R.E.M. : l'évangile selon Saint Michael
Avant eux, le rock américain s'essoufflait dans les stades ou s'enterrait dans le bruit. Puis, une ligne de basse bondissante et des arpèges de Rickenbacker ont déchiré le voile.
R.E.M. n’était pas qu’un groupe ; c’était un murmure devenu clameur, une énigme sudiste enveloppée dans la brume de l’alternative. Michael Stipe, dos au public, marmonnait des textes cryptiques comme on récite des incantations païennes dans une grange de Géorgie. Le choc. Une révolution en sourdine.
Leur son est une architecture de verre et d’acier : la guitare de Peter Buck, claire et nerveuse, dialogue avec la section rythmique la plus agile de sa génération. Berry et Mills ne se contentaient pas de tenir le tempo, ils dessinaient des contre-chants, transformant le folk en une force de frappe tellurique. On sent la sueur des clubs moites de 1982, le craquement des vinyles indépendants et cette ambition folle de rester pur sous les projecteurs du monde entier. Ils ont appris à l’Amérique que l’on pouvait être vulnérable et immense à la fois.

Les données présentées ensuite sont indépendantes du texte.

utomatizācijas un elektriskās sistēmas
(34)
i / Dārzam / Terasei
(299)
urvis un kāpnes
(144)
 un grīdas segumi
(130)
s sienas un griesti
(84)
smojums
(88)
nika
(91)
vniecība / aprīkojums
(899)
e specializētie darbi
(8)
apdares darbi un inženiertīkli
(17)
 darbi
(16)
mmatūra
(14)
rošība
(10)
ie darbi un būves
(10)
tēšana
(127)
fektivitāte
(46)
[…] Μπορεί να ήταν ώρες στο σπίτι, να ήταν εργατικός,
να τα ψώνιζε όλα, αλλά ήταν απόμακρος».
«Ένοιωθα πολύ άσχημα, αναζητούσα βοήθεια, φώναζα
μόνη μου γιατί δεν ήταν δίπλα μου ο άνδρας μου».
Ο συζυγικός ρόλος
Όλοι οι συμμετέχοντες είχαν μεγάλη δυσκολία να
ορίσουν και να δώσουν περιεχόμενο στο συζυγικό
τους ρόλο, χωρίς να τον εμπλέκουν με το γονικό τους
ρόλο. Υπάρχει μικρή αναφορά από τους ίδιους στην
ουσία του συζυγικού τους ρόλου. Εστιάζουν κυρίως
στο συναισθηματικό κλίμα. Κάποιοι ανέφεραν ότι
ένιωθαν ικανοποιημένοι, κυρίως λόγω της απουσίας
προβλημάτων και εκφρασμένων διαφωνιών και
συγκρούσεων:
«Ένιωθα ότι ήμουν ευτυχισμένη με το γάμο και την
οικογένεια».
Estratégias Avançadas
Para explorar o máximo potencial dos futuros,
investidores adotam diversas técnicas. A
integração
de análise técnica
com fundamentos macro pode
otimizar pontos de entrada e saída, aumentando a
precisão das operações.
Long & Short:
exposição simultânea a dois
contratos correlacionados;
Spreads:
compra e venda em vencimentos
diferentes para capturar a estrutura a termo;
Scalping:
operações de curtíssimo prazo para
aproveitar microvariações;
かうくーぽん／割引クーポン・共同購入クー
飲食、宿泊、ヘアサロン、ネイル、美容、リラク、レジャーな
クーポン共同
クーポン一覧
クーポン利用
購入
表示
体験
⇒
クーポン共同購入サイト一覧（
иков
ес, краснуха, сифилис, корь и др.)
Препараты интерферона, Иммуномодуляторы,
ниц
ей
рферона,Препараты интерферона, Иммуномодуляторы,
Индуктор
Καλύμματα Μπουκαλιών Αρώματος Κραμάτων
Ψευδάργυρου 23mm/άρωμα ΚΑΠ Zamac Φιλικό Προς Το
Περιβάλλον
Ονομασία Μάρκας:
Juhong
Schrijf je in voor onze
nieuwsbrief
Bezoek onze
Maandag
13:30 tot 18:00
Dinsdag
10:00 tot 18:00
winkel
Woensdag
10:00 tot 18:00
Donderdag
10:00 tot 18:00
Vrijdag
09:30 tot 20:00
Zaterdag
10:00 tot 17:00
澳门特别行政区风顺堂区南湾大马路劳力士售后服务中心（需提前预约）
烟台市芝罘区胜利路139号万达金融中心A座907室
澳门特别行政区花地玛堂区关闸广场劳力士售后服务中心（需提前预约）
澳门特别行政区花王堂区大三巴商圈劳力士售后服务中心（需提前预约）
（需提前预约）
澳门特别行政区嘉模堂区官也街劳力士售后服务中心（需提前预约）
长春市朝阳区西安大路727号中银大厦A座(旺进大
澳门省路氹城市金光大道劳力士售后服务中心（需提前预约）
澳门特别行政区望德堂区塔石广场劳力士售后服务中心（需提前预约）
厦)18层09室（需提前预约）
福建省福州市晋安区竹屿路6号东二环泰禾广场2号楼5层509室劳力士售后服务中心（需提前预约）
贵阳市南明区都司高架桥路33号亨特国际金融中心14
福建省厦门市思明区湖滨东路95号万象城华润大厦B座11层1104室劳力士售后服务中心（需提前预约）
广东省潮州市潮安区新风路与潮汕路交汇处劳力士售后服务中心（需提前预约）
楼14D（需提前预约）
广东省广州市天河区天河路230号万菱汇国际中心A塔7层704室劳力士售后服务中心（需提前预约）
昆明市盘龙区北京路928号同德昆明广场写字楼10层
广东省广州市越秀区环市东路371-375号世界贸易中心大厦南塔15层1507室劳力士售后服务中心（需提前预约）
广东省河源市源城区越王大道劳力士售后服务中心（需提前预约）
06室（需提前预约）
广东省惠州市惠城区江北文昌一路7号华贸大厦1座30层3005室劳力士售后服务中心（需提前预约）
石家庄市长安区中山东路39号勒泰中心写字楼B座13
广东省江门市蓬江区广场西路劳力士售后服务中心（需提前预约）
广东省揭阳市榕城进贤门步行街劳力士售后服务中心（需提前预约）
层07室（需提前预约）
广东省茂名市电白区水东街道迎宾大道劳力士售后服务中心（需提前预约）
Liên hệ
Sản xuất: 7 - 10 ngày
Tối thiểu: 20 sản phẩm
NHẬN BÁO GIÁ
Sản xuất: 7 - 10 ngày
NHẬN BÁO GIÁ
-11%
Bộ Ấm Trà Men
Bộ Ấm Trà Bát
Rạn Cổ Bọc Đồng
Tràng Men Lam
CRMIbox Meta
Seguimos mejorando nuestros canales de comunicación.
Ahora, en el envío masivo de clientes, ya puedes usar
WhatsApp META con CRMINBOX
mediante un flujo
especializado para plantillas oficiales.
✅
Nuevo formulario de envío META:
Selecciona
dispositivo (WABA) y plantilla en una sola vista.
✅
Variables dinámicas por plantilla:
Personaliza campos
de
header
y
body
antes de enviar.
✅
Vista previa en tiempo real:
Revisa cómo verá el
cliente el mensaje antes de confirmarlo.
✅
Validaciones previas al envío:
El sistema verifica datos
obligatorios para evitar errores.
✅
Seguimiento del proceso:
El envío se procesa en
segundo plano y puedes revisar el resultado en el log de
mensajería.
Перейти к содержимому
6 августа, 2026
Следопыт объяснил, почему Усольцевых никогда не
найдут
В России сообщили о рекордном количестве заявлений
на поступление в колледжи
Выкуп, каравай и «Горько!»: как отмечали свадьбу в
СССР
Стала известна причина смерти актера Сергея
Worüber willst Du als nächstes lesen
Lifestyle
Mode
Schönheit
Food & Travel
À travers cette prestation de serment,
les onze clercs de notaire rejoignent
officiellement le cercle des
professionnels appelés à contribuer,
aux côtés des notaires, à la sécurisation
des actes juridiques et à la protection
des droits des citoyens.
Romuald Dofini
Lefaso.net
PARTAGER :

Écouter leur évolution, c’est voir un enfant sauvage se transformer en géant politique, troquant le mystère pour une lucidité tranchante. Je revois encore cette silhouette frêle sur scène, habitée par une électricité presque insoutenable, capable de faire basculer une salle entière dans une mélancolie extatique. Ils étaient le pont nécessaire entre le punk et l’éternité.